View Full Version : [ubuntu] Two-way VM live migration?
Z. Y. LIU
July 7th, 2009, 03:22 PM
Greetings...
I am running ubuntu 9.04, with kvm and libvirt-bin, etc. Using virsh, I can live-migrate a VM from host1 to host2. It works very well. My question is, can I migrate the VM back from host2 to host1? Below are detailed info.
Specifically, suppose the VM is VM4. VM4, a Linux guest OS, was built on host1.
Now on host1, I start virsh:
virsh
and 'list --all' shows that VM4's state is 'running'. I then issue the command to migrate VM4 from host1 to host2:
migrate --live VM4 qemu+ssh://host2/system
The migration works. 'list --all' on host1 now shows VM4's state becomes 'shut off'; and 'list --all' on host2 now shows VM4's state is 'running.'
Here is the question: Is there a way to migrate VM4 back from host2 to host1?
I can stop VM4 on host2 by 'destroy VM4', and (re) 'start VM4' on host1.
But if I try to migrate VM4 from host2 to host1 (On host2: migrate --live VM4 qemu+ssh://host1/system), both hosts hang. I can Ctrl-C to kill the command on host2, but host1 requires a reboot. Shooting in the dark can be dangerous...

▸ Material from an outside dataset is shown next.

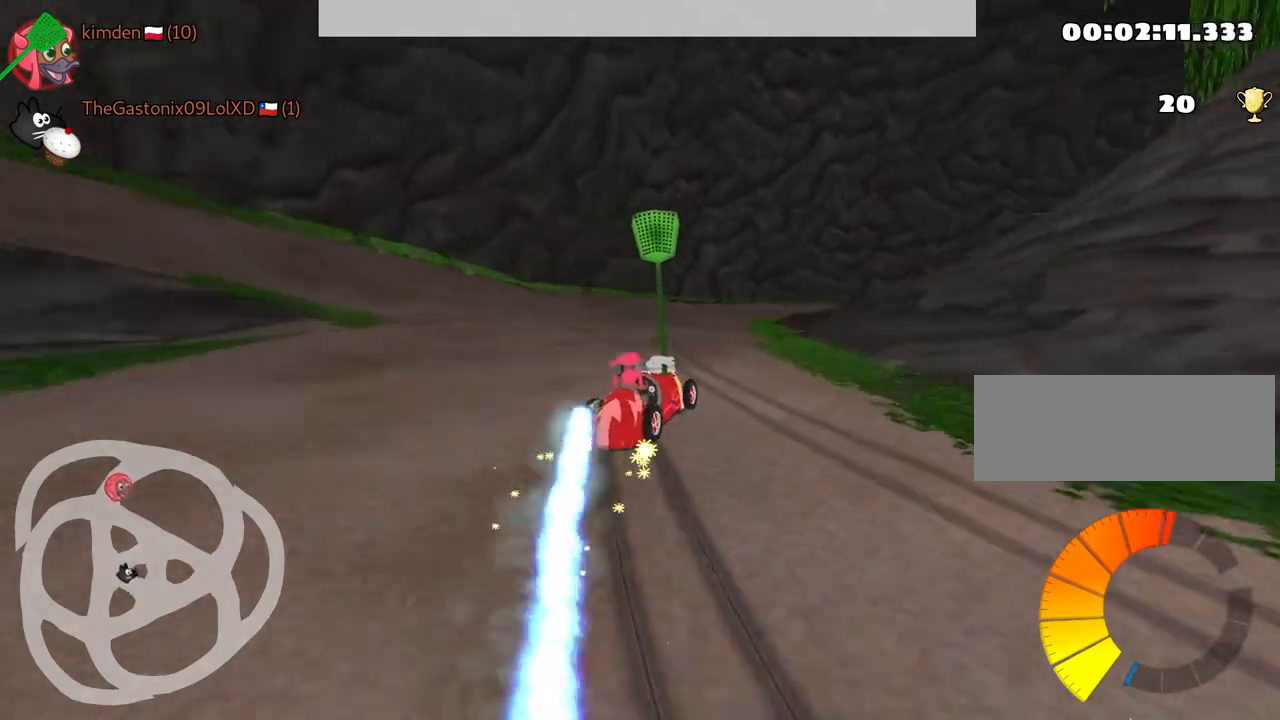
{"keys": ["left", "up"], "events": [[367, "left", "down"], [417, "right", "up"]]}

Any advice or discussion on how to resolve this issue would be much appreciated. Many thanks...
Z.
pocketchange
July 16th, 2009, 11:58 AM
I'm seeing something similar, however, I can't even migrate one direction. It just hangs whenever I try to do the live migration with no error message, even though I can run the vm on both hosts. Maybe there's something wrong with libvirt? I'm running Jaunty as well.
Z. Y. LIU
July 16th, 2009, 02:11 PM
Hi pocketchange,
Just a caution - make sure you have virt-manager installed: 'apt-get install virt-manager'. That will pull in all the dependent packages as well. Then check the following two items:
(1) you run from a user account that have enough privilege with the system resources and networking. Did you try to run as root? Did you set up ssh properly between hosts if qemu+ssh is the protocol?
(2) Make sure you have shared storage for "live migration" between hosts. Other people have reported using NFS for this purpose. I am using Intel Modular Server, where I can migrate VMs live from one blade to another. Its shared-LUN feature and virtual disks provide the needed shared storage, which is more efficient than the NFS solution.

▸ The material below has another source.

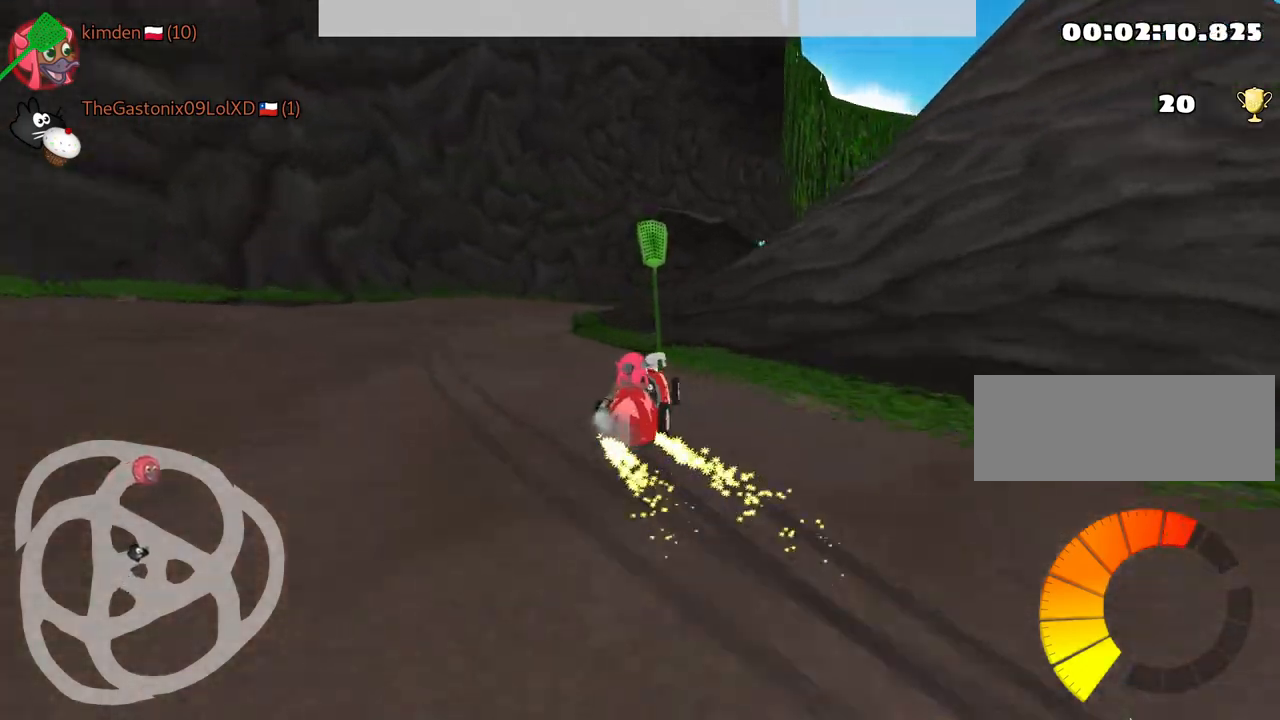
{"keys": ["right", "up"], "events": [[117, "left", "up"], [417, "right", "down"]]}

Hope this helps get you around the issue of not being able to migrate a VM.
My original post described a VM migration behavior, which is less of a 'feature' but more of a 'bug.' When you create a new VM on a host, even on shared storage, the host appears to be the 'home' for that VM. When you migrate the VM out, the VM is in 'shut off' state on the 'home' host. Once out of home, the VM can be migrated live back and forth among other hosts with no problem. It just cannot be migrated back home. When you power off the VM, it disappears on the other host(s) and you can re-start it at the 'home'.
Is this the expected behavior? I think not. I have XenServer running on the Intel blade server without this issue. I'd like to believe, at this point, that there are other configurations with KVM/libvirt on ubuntu that I may have missed. Any pointers to relevant discussion/information/experience would be appreciated. Thanks...
Z.
pocketchange
July 21st, 2009, 03:01 PM
Ok, I tried a few things. I ran as root to eliminate questions of permissions and it still fails. Basically it hangs the target when the migration starts. I dug through the qemu.conf and libvirt.conf to see if there's a migration variable I needed to turn on but nothing. The target just hangs without an error message which is the most annoying part.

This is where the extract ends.